Why make a point of such terms? For us, they suggest qualitative markers for empirical investigation. It is possible to ask subjects to consider whether they might have felt they were straightened up or stopped in relation to their experience of heterosexuality, whether they felt they were required to swivel back and forth between the accepted and the less orthodox, or whether they ever felt disoriented and had a sense of alternatives with which they were not familiar. Such qualitative markers can provide a means for articulating experiential movements within and across a taxonomy of heterosexual scenarios.
Conclusion
Bhattacharyya’s summative point regarding the social location of heterosexuality – that is, straights ‘are just straight’ (2002: 22) – cannot be all that sexuality scholarship says about the subject. In this context, it is asserted that non-normative possibilities should not be understood as available only at the social margins. Instead, such possibilities may be intrinsic within even dominant practices like heterosexuality. Heterodox ways of ‘doing heterosexuality and heterogenders’ (Rossi, 2011: 20) require conceptual theorisation and empirical scrutiny in ways which move beyond the equation of heterosexuality with heteronormativity. With this aim in mind, how then might heterodoxy be understood and investigated?
Developing the notion of heterodoxy provides a means to critically examine a number of orthodoxies about heterosexuality, enabling exploration of possibilities for change even where these are not self-consciously or deliberately political. In order to undertake this exploration we firstly outlined why heterodoxy might be a useful way of discussing the non-normative, and then used three gradients of dissent to illustrate this – divergence, transgression and subversion. Finally, we turned from these illustrations to a brief account of potentially useful terms drawn from queer postcolonial thought to explore how subjects might experience location within and movement across these gradients.

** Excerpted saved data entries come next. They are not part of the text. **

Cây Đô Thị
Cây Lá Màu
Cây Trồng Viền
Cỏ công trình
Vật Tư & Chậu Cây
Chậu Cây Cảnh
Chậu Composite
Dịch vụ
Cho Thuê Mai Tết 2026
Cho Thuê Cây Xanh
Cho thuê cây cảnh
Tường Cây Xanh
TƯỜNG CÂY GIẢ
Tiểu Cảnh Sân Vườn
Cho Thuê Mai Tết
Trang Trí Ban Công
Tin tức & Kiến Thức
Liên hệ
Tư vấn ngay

The conjunction of examining diverse practices in heterosexuality, along with a focus on experiential turning points, is primarily aimed towards the development and use of the term ‘heterodoxy’, but is also intended to signal an initial methodological framework for future theoretical and empirically based work. By this means, we hope to better understand and contest heterosexuality’s coercive aspects while also gaining a better understanding of how more egalitarian forms of heterosexuality might be possible.